I understand the initial response to these questions is that the designation of "failure" does not exist until an assessment has determined such and such writing to have failed, whereas individual instances of failure are not the same as the designation "failure". That is to say, an academic institution labeling someone a "failure" has external consequences whereas individual instances of failure on a writing do not. Is it the designation of "failure" that we are trying to replace with a state of constant "room for improvement" until a student is finally writing well?
I will yield that the designation of failure does become problematic within the sociocultural and macrostructural perspectives, and that perhaps my resistance comes from my tendency toward the cognitivist perspective. A student speaking in his or her home literacy may be perceived as failing in communicating an idea for no other reason than the judge of the writing not sharing that literacy. This has nothing to do with the soundness of the argument, the depth of insight, the academic scholarship, etc., but only in the way such things are being communicated. This leads into the inherent fallibility of the judge (teacher, proctor, etc.) and a questioning of his or her authority to adequately asses writing.

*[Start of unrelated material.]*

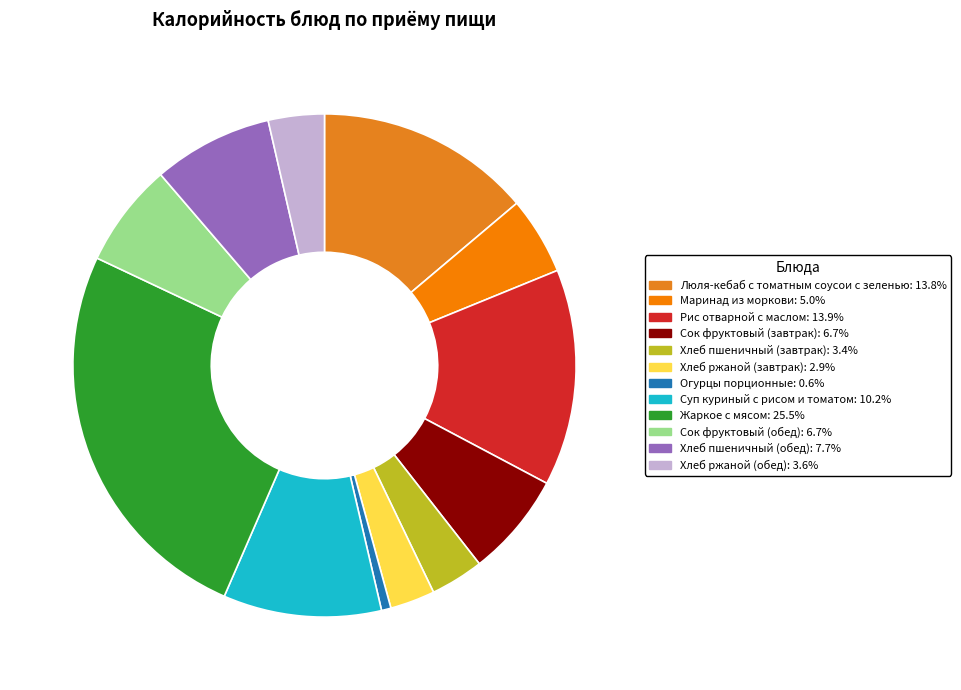

Is Жаркое с мясом the majority of the pie?

No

This is such a tough topic! I also struggled with it while reading the Inoue piece. I think the "Single Story" piece helps address some of these issues by both valuing SAE and academic writing but also giving voice to students voice in their most comfortable language. Of course, the issue of whether or not we should have a definitive ideal in writing still stands. Perhaps one way of starting to address this issue is to think carefully about the purpose and audience of the writing we want our students to do. If we have these two pieces established, we can evaluate more fairly. We may even be able to give students some choice in their purpose and audience and provide them with opportunities to write for a variety of situations, which would help us to see multiple stories about our students' writing abilities. This isn't a complete answer, but maybe it's a start!

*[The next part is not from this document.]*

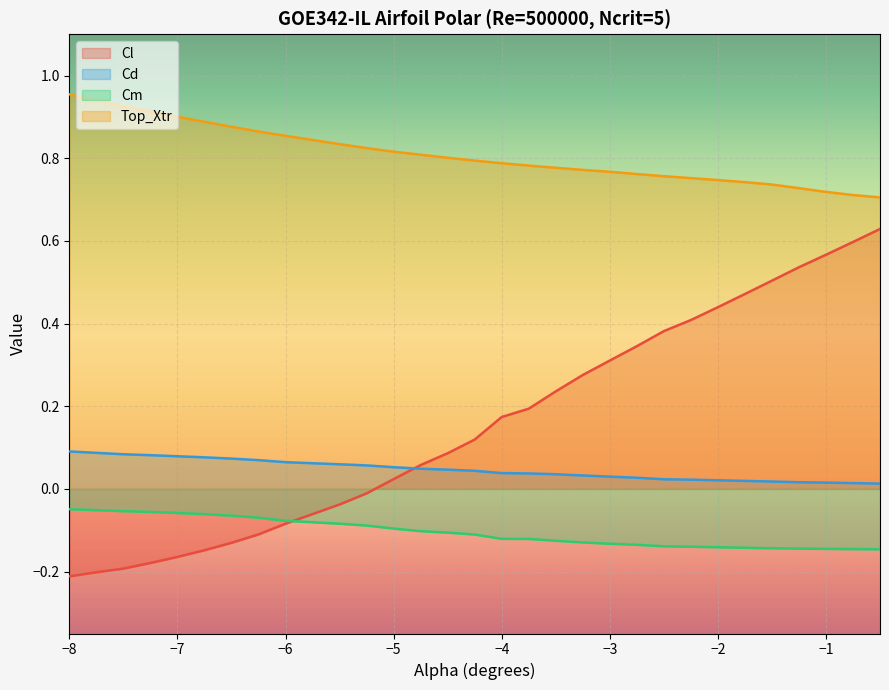

Rank the series by their maximum value, from lowest to highest.

Cm, Cd, Cl, Top_Xtr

ReplyDeleteI just want to shout "YES, PEOPLE FAIL AND THAT IS WHY WE ARE HERE!" It just gets so messy when we start talking about how the ideal is favoring one culture over the rest. But is that culture "white culture" or academic culture? After all, I guarantee that I don't conversationally talk the way I write an academic essay. Perhaps my conversational speech is closer to academic writing than the conversational speech of other cultures though? I don't know, it just gets hard to imagine an academic setting where there ISN'T one universally accepted standard. If you write something that I can't read or understand (linguistically, not ideologically), that hinders the whole point of having written it; that is, to share some insight or hypothesis or discovery or etc. Part of me feels like it isn't about reifying a dominant culture but creating a norm where the REAL work of academia becomes the focus.